Analysts on average see Spain-based Inditex’ sales at 7.02 billion euros ($8.27 billion) in the three months through July, its fiscal second quarter, according to Refinitiv SmartEstimates, up 48% from a year earlier and 2% higher than in the same period of 2019. “A solid quarter is anticipated,” analysts at JP Morgan, with an “overweight” rating on Inditex’ shares, said in a note.
“This should be supported by lower store closures and an overall slightly improved backdrop: the Spanish clothing market noticeably improved in June, although (it) looks to have taken a step down again in July; elsewhere in Europe data shows that France improved markedly; and (a) still strong U.S.,” they said. Inditex’ sales in May and early June were twice as high as a year earlier as shoppers splashed out on post-lockdown shopping sprees. Net profit at the Spanish group is seen at 872 million euros, up 307% and up 7%, respectively.

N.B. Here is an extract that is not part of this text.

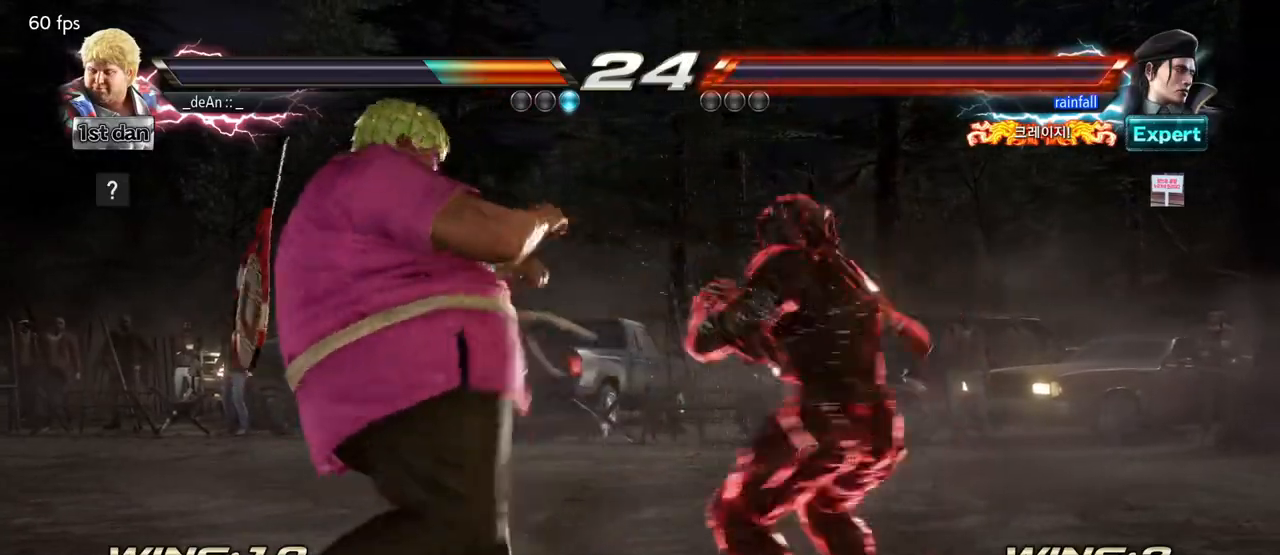
{"buttons": [], "left_stick": "left", "events": [[17, "left_stick", "center"], [83, "left_stick", "left"]]}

Analysts at Alantra Equities said in a note that the lifting of travel restrictions, the unwinding of remote working and the return of social events should all boost demand for fashion apparel. Still, challenges remain. Sales at British low-cost fashion retailer Primark, which does not have an online presence, fell short of management expectations in its latest quarter, its figures showed on Monday.
Swedish H&M’s sales for the June-August period, its fiscal third quarter, are seen up 14% year-on-year but down 9% from 2019, according to Refinitiv SmartEstimates. Its sales statement on Wednesday comes ahead of a full-year earnings report on Sept. 30.

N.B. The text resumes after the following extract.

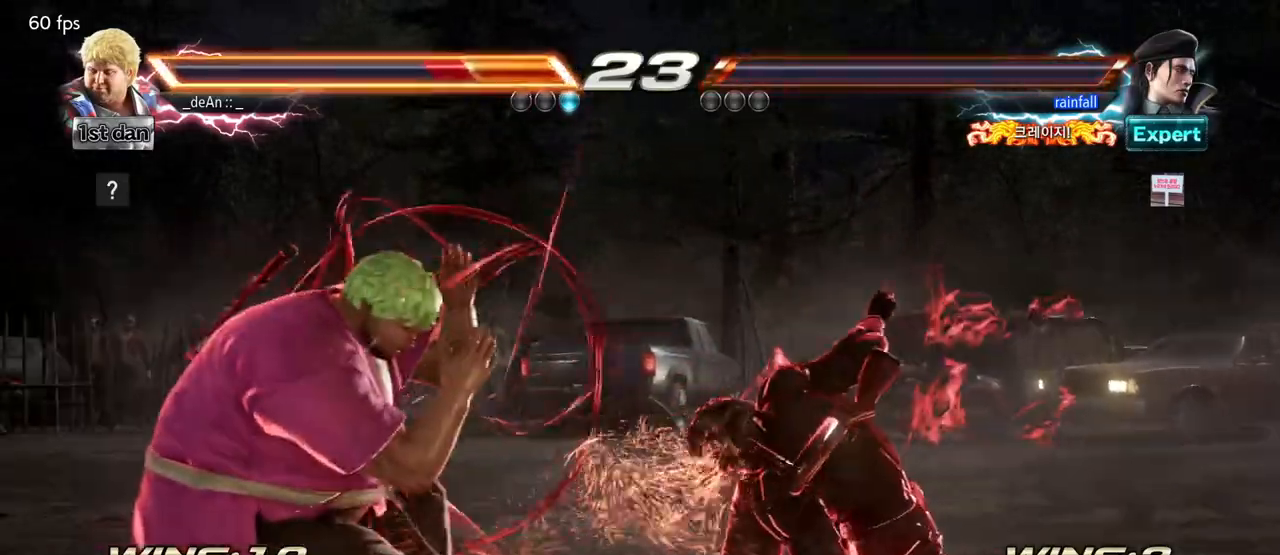
{"buttons": [], "left_stick": "left", "events": [[33, "left_stick", "center"], [267, "left_stick", "left"], [333, "left_stick", "center"], [417, "left_stick", "left"]]}
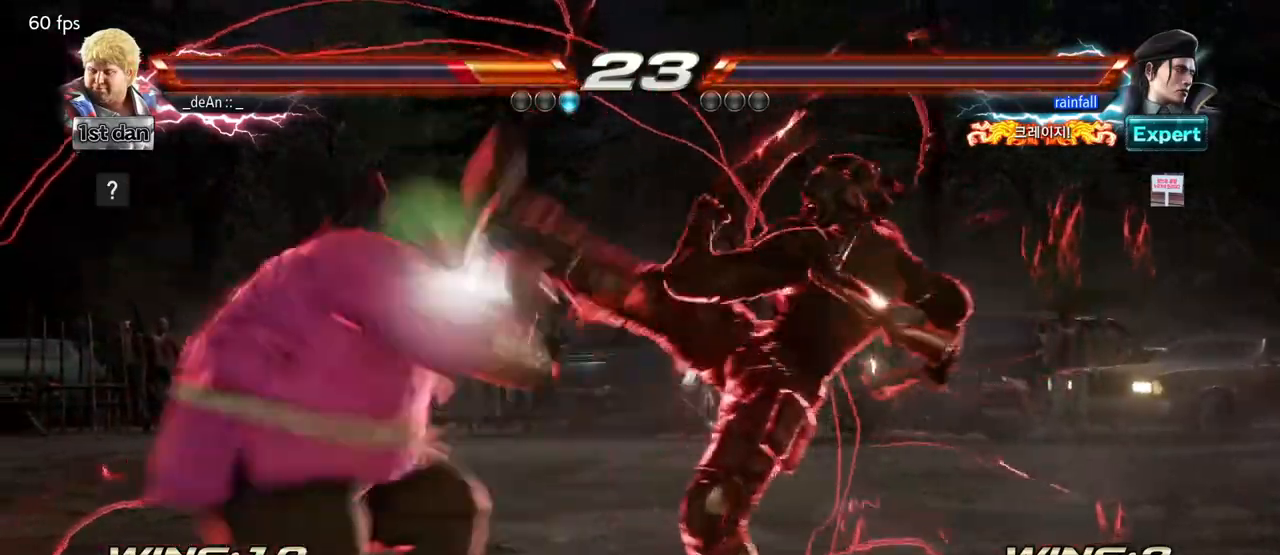
{"buttons": [], "left_stick": "center", "events": [[283, "SQUARE", "down"], [283, "left_stick", "center"], [433, "SQUARE", "up"]]}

Industries around the world are being affected by a shortage of shipping containers and other global supply chain bottlenecks that have led to delays and soaring transport costs, but H&M and Inditex appear at little risk of empty shelves currently.
“Neither will be immune from it, but for the rest of this year currency (a weaker U.S. dollar) should more than offset the impact from rising raw material and shipping costs on margins, while both companies are strong at securing an adequate supply of inventory,” RBC’s Chamberlain said.
H&M’s sales were hit in China where in March it was wiped off Tmall and domestic phonemakers’ app stores after it in 2019 expressed concerns about alleged human rights abuses in the Xinjiang region.